É como se algo acima da linearidade do tempo e do espaço se abrisse, desvelando verdades do ser além do estante. Há, no entanto, métodos bastante objetivos de comparar obras para distinguir aquelas que foram mais longe no que propunham e aquelas que ficaram aquém do horizonte alcançado por outras.
É o que se desenvolveu como literatura comparada, mas pode ser ampliado também para o âmbito da arte comparada.[i]
Diversas escolas da comparatística – francesa, eslava, russa, americana – desenvolveram metodologias que permitem confrontos entre obras que guardem semelhança profunda ou tenham desenvolvido diferenças que sejam sintomáticas.
São modos de entender melhor as obras, independente da biografia dos autores, para que se saiba de modo mais objetivo até onde cada uma foi e qual seria um percurso que ela deixou de trilhar. Assim se pode ver, pelo confronto, o que cada uma alcançou. Todas ajudam a entender cada uma, cada uma ajuda a entender as demais.
Esse procedimento, basicamente analítico, torna-se também sintetizador, é intelectivo, mas se deixa acompanhar por intuições, por projeções imaginativas, por vivências da sensibilidade.

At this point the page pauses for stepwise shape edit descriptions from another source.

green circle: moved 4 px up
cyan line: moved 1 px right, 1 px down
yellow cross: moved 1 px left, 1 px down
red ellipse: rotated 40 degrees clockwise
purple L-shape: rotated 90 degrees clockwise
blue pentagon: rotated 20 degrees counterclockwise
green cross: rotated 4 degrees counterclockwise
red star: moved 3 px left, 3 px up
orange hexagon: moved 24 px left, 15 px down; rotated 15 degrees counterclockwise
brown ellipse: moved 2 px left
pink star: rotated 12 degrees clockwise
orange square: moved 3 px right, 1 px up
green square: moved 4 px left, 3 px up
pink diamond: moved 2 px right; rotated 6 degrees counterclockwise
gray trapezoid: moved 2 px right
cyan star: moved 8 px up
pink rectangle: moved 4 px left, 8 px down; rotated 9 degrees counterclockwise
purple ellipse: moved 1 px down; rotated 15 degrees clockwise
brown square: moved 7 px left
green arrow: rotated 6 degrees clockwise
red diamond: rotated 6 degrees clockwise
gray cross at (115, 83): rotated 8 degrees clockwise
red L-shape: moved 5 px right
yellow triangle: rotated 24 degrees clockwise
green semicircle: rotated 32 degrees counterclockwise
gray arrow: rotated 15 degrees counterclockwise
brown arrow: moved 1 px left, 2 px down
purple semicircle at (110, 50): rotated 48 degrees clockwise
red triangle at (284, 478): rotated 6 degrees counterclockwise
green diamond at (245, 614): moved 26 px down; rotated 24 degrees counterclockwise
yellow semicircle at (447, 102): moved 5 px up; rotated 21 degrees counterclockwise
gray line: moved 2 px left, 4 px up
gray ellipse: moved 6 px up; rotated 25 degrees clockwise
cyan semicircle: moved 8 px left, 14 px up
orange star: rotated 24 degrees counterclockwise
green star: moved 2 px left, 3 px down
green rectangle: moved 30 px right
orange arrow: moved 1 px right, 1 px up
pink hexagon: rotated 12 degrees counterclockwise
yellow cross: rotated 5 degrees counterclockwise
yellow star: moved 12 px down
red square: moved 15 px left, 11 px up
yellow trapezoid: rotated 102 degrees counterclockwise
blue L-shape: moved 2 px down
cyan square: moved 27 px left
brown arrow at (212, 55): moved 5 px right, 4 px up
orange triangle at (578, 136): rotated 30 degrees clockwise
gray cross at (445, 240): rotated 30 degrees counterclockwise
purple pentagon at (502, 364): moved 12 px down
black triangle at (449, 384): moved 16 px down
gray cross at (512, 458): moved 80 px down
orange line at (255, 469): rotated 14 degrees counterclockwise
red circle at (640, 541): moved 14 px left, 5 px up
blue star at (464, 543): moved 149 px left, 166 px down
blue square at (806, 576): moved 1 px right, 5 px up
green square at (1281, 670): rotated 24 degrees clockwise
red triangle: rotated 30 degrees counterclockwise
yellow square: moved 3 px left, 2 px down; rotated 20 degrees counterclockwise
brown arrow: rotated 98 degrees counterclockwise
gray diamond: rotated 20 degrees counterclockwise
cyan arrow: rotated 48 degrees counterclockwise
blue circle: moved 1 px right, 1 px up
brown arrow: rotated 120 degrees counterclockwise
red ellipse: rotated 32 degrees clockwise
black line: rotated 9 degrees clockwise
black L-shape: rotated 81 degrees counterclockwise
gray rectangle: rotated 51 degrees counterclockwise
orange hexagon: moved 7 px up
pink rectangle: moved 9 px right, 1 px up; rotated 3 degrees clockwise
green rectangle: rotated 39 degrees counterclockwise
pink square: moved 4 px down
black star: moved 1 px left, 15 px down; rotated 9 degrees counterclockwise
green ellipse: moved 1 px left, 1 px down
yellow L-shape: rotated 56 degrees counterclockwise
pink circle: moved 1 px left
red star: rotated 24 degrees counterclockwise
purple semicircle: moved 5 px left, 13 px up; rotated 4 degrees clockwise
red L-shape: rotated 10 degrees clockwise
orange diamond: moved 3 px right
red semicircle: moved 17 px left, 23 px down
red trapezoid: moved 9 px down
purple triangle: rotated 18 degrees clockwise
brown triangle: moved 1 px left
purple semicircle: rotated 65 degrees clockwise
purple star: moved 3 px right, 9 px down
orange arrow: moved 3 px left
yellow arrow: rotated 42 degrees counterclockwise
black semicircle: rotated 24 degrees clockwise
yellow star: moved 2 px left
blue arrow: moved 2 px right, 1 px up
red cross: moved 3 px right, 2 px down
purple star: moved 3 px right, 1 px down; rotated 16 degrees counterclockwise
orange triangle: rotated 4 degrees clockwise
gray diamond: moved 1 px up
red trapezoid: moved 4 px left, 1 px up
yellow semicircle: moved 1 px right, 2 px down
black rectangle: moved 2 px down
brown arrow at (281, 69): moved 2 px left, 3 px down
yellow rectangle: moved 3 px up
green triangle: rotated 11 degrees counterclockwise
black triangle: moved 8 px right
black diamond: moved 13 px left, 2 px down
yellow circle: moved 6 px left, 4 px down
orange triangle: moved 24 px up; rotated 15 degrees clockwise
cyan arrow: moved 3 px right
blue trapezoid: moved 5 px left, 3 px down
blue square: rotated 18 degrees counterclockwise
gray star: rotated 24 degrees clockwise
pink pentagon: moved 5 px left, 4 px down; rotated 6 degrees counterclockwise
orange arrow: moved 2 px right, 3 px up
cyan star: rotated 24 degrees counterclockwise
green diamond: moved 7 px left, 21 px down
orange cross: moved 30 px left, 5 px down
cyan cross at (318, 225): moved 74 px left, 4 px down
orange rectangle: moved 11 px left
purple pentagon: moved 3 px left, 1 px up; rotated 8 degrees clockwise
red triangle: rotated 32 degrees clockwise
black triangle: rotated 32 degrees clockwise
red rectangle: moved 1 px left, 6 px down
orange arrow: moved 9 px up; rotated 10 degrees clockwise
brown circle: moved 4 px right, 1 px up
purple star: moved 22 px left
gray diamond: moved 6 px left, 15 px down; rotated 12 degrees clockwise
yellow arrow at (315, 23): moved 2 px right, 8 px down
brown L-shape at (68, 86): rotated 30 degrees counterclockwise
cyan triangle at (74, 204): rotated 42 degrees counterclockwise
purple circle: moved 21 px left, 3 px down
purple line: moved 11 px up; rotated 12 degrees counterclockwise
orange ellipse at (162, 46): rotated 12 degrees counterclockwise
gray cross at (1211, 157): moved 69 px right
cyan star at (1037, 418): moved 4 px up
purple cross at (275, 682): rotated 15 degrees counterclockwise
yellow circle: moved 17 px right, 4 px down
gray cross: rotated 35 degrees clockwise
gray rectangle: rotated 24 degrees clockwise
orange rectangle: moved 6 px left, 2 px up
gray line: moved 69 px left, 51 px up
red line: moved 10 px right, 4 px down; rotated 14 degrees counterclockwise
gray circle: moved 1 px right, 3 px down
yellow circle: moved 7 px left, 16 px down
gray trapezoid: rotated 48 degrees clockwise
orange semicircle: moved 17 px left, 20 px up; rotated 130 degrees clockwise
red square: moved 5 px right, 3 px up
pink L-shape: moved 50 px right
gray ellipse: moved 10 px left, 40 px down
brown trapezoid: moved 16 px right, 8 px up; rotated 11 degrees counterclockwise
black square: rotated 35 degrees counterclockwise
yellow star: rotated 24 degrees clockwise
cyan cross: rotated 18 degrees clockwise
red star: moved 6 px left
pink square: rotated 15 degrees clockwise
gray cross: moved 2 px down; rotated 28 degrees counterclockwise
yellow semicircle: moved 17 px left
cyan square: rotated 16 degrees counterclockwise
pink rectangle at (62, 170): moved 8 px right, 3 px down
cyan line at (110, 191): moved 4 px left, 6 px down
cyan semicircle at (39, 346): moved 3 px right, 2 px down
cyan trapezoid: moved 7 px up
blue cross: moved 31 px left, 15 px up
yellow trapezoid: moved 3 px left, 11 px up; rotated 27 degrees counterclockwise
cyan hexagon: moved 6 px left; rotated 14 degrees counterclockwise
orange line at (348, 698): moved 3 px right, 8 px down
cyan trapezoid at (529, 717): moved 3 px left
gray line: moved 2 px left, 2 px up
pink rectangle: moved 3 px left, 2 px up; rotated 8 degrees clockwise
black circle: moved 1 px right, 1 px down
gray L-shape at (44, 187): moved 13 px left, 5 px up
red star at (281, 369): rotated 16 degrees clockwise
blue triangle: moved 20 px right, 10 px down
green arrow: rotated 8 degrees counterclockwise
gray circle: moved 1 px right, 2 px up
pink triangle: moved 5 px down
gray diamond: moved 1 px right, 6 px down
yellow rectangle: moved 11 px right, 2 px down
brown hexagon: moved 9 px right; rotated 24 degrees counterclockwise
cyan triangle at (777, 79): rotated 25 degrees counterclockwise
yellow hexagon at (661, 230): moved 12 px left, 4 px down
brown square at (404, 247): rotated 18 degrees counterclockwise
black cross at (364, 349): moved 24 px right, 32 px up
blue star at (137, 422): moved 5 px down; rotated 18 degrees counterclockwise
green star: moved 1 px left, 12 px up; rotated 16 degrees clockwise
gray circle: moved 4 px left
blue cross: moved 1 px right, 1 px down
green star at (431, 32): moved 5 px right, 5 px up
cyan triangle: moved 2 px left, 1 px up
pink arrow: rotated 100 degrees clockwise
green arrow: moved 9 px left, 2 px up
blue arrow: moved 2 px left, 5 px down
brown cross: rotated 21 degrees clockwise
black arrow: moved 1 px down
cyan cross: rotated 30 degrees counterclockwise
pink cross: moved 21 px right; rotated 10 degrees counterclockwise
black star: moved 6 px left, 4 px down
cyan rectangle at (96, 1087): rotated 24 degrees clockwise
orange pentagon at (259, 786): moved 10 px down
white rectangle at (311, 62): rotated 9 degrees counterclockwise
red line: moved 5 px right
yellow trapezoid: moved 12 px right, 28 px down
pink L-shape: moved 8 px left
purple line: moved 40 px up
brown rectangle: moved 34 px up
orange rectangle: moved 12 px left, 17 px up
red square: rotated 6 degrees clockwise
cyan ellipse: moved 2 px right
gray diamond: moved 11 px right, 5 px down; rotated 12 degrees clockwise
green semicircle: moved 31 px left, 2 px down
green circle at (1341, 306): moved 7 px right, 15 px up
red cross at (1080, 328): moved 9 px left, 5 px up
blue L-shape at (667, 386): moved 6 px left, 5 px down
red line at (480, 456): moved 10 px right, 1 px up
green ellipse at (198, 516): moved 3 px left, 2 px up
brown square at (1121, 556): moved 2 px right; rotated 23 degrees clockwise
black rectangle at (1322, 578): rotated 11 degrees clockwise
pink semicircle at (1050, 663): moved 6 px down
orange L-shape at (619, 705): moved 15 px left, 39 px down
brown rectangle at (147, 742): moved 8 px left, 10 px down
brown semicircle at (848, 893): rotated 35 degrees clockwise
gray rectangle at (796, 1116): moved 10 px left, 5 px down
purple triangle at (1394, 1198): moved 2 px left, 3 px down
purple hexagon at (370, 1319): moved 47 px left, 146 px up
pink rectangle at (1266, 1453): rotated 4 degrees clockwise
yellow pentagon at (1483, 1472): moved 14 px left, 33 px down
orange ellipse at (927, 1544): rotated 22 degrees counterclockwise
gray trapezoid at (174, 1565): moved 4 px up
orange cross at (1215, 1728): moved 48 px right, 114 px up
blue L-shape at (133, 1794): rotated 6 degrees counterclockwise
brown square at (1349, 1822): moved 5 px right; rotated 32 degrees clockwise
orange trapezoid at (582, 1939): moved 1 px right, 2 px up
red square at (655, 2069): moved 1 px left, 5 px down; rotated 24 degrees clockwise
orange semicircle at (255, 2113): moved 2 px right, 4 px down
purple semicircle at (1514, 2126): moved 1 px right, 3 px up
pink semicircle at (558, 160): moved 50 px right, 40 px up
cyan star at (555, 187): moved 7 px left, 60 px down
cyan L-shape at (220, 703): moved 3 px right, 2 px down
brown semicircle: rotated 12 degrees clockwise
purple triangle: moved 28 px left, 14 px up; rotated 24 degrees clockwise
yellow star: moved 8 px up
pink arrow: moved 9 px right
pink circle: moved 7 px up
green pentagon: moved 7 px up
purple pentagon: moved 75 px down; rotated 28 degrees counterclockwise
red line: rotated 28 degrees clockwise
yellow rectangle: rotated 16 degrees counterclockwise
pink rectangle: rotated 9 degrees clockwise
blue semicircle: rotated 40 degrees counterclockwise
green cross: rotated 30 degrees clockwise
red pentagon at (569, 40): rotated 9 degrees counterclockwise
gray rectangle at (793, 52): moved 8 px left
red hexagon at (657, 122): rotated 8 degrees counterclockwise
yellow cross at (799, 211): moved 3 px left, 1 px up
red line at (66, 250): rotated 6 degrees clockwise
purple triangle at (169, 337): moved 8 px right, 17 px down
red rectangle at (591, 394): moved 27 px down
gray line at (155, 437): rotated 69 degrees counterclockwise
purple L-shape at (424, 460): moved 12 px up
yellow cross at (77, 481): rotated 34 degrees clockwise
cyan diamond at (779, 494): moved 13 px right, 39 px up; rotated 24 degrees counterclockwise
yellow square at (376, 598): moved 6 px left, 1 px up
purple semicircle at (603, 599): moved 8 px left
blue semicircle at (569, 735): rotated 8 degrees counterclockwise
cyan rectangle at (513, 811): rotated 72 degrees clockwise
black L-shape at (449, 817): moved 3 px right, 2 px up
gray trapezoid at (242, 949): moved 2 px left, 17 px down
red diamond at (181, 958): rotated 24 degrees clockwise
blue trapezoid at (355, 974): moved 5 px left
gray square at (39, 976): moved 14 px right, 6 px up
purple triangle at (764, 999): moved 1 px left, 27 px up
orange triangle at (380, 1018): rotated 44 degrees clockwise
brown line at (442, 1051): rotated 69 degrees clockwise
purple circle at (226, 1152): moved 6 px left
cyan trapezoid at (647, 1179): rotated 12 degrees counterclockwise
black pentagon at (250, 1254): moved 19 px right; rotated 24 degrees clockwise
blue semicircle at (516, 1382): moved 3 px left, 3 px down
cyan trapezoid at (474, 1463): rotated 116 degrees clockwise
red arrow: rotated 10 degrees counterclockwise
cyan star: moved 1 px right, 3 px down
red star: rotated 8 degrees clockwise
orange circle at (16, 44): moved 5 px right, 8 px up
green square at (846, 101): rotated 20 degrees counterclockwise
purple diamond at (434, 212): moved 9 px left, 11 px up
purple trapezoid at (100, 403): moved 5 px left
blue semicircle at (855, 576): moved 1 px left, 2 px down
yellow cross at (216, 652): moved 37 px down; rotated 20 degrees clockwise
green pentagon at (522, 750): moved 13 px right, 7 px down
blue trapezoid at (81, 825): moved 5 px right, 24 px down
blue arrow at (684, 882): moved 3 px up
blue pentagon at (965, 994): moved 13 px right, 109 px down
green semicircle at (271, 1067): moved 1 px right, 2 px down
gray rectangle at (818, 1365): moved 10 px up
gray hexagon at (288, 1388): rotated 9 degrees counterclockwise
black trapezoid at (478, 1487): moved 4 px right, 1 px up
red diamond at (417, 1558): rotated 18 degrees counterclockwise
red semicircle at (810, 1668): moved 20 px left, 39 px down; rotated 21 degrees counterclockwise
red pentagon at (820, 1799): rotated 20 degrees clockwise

Mobiliza a pessoa toda, em seus conhecimentos, suas vivências e captações inconscientes. Não é apenas ôntico nem apenas ontológico e sim a conjunção de ambos numa unidade significativa. Trata-se da intuição do “Seyn” num ente. O ente é aí mais que um ente, e o ser não é apenas abstrato.
Embora esse processo seja como andaimes para escalar nas obras e ver como estão construídas, ele não prescinde de um mergulho na constituição interna, peculiar, da obra mais complexa, de maneira que se pode ingressar nela e alcançar maior amplitude de horizonte.
A grande obra é insubstituível, há um momento em que ela não se compara a nenhuma outra, pois é distinta de todas: esse é o peculiar do que ela tem a dizer. Ela não pode ser substituída por um conjunto de juízos analíticos ou pela síntese de uma mensagem final que tudo esclareça.
*Flávio R. Kothe é professor titular aposentado de estética na Universidade de Brasília (UnB). Autor, entre outros livros, de Alegoria, aura e fetiche (Editora Cajuína). [https://amzn.to/4bw2sGc].
Nota
[i] Kothe, Flávio R. Arte comparada, Brasília, Editora da Universidade de Brasília, 896 páginas, 2016. Prêmio ABEU 2017.